All of the above may seem pernicious to the consumer, but incredibly valuable to the advertiser. I can’t imagine brands going back to spray-and pray advertising when they have machine learning and data scientists telling them the moment a consumer is ripe for a sale.
There will always be a push and pull of privacy and data rights. Our economy is currently built upon at least some access to data, and its corporate actors cannot quit data cold. It would be disastrous.
Many services that would otherwise charge consumers are free. If they decided they no longer wanted data, or the consumers voted with their delete buttons, those companies would need to pivot to paid services, many of which would not be welcome additions in anyone’s budget.
Most new businesses in the media or “service” space that forgo advertising for patronage or membership tend to be small and niche. While there are always outliers, it’s safe to assume any ad-supporting company could not forgo advertising and data without significantly downsizing.
In the abstract, you might think, I’d be willing to pay Facebook, Twitter, or YouTube a fee. In fact, YouTube has already introduced a premium service, but, at last glance, it has only 1.5 million subscribers.
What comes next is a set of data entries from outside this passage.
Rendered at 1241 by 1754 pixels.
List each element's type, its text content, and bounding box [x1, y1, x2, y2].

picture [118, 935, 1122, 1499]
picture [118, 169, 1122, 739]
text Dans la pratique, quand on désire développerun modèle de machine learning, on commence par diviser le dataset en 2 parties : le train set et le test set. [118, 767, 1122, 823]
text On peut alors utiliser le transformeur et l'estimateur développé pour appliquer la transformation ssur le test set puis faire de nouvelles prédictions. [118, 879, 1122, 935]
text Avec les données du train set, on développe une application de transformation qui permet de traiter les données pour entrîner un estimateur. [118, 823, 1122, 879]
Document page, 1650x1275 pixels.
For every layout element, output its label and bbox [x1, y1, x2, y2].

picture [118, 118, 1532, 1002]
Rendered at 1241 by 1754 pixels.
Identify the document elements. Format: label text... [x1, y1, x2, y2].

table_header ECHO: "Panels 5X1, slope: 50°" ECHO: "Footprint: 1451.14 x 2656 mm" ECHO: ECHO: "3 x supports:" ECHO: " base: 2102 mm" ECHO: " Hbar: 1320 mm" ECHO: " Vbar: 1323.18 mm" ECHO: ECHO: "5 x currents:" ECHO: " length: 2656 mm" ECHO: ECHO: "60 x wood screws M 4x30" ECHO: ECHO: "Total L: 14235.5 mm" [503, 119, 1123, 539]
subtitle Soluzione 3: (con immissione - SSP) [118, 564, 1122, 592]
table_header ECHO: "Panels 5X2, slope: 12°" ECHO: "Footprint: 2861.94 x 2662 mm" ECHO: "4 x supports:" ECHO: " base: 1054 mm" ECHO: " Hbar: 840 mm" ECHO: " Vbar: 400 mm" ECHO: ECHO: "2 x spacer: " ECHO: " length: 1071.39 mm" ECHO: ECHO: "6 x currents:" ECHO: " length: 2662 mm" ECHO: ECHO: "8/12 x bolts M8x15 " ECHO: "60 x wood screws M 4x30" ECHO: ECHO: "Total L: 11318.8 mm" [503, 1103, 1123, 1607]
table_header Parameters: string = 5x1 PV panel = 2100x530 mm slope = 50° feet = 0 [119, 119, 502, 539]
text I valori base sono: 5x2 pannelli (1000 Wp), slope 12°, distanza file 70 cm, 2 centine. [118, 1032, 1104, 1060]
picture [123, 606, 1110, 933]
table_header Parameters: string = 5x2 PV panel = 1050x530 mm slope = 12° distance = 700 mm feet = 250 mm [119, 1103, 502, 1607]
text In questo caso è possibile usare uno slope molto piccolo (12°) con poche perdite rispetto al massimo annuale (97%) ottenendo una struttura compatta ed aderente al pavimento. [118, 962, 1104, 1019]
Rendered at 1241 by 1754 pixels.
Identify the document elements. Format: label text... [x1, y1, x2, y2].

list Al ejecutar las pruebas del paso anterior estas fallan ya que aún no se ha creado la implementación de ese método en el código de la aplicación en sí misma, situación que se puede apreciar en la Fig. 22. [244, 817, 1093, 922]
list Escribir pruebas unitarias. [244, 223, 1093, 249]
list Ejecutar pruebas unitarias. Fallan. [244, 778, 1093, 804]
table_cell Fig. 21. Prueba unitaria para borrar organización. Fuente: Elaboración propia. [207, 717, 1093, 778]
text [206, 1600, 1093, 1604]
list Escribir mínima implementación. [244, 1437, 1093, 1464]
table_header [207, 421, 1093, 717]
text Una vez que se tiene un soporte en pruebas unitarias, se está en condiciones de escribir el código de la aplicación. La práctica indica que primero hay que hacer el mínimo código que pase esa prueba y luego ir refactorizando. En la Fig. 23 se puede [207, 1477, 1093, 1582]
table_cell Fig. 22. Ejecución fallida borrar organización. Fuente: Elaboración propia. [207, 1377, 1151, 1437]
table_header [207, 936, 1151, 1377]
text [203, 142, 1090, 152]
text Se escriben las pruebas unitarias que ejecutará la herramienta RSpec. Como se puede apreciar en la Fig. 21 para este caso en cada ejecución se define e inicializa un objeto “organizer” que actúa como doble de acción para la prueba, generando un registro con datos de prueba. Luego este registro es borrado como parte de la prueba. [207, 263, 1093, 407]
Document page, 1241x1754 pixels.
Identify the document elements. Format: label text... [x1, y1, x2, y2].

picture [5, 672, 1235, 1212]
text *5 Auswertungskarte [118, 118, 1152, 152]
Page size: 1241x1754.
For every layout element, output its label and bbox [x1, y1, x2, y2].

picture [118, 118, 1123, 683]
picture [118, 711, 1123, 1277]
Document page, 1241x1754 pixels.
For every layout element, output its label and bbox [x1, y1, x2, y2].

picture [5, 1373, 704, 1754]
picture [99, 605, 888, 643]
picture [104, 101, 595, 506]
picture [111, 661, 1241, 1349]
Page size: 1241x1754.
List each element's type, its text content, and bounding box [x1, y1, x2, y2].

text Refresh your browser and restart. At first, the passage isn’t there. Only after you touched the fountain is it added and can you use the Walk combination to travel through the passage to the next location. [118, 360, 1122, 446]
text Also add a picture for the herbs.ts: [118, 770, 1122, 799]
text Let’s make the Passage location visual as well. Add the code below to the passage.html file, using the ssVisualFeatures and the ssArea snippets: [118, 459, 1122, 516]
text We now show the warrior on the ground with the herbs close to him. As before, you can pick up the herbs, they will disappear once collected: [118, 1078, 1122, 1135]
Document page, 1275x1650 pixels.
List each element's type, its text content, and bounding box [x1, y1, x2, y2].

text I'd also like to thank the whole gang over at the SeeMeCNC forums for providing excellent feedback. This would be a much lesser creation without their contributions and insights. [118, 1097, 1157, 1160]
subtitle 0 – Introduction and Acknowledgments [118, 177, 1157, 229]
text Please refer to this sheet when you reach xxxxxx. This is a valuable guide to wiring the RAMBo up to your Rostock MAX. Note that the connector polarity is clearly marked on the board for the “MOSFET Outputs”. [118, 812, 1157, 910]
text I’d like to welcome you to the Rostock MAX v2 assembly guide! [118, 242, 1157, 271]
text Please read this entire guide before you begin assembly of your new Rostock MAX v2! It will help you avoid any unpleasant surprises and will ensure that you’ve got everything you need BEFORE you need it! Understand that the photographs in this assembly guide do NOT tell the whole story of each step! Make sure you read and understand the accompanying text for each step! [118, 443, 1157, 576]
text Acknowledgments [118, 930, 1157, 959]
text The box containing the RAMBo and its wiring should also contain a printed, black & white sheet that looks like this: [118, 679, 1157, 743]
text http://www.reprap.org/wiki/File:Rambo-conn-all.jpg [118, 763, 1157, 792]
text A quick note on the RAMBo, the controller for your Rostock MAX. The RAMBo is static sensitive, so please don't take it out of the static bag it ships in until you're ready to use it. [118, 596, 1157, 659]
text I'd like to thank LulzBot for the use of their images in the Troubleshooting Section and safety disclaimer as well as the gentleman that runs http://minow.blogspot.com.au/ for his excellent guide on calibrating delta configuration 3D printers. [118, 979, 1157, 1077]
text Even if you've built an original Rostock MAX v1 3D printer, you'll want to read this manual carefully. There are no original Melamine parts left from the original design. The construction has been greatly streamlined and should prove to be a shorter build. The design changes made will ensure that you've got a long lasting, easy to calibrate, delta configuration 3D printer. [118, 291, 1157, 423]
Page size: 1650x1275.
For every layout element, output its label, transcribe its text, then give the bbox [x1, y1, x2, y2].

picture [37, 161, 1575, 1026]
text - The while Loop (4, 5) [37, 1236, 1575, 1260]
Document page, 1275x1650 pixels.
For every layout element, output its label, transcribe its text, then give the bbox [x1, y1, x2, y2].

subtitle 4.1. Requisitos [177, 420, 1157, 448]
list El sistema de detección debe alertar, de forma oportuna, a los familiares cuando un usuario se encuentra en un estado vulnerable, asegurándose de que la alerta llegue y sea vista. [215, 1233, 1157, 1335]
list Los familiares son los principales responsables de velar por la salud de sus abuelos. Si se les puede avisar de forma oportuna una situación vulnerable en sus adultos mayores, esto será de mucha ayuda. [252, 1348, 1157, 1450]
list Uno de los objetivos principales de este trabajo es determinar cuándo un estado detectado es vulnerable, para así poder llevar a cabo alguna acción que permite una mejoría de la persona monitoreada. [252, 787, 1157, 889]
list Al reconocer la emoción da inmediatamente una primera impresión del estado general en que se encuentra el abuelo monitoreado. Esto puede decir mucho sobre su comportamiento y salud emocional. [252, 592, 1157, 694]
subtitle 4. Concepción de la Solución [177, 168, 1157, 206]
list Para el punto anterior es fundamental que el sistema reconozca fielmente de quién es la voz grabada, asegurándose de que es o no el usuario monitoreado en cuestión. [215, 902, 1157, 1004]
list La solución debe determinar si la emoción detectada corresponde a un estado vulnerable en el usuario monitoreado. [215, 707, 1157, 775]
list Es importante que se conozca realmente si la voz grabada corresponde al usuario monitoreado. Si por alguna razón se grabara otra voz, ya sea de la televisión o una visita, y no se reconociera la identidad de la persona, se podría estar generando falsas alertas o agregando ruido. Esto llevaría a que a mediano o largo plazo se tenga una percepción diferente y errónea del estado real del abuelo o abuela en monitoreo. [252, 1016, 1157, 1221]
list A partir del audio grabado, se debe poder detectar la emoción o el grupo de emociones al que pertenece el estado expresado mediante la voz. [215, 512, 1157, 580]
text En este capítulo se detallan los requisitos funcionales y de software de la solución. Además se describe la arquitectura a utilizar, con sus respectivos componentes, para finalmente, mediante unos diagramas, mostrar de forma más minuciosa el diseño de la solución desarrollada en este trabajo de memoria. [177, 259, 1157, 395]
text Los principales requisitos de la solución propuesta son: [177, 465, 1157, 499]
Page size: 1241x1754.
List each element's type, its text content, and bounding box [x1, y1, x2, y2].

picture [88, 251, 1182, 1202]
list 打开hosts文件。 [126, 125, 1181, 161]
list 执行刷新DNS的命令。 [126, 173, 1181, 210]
Ars Technica writer Valentina Palladino tried the service but opted out after deciding she didn’t mind the video ads. Still, fees inhibit scale, which is a usually a prerequisite for VC funding (the most likely funding apparatus of many transformative companies).
Ultimately, brands and consumers will have to come up with a data collection solution that works for them both. It’s a tug-of-war, and neither side wants to lose.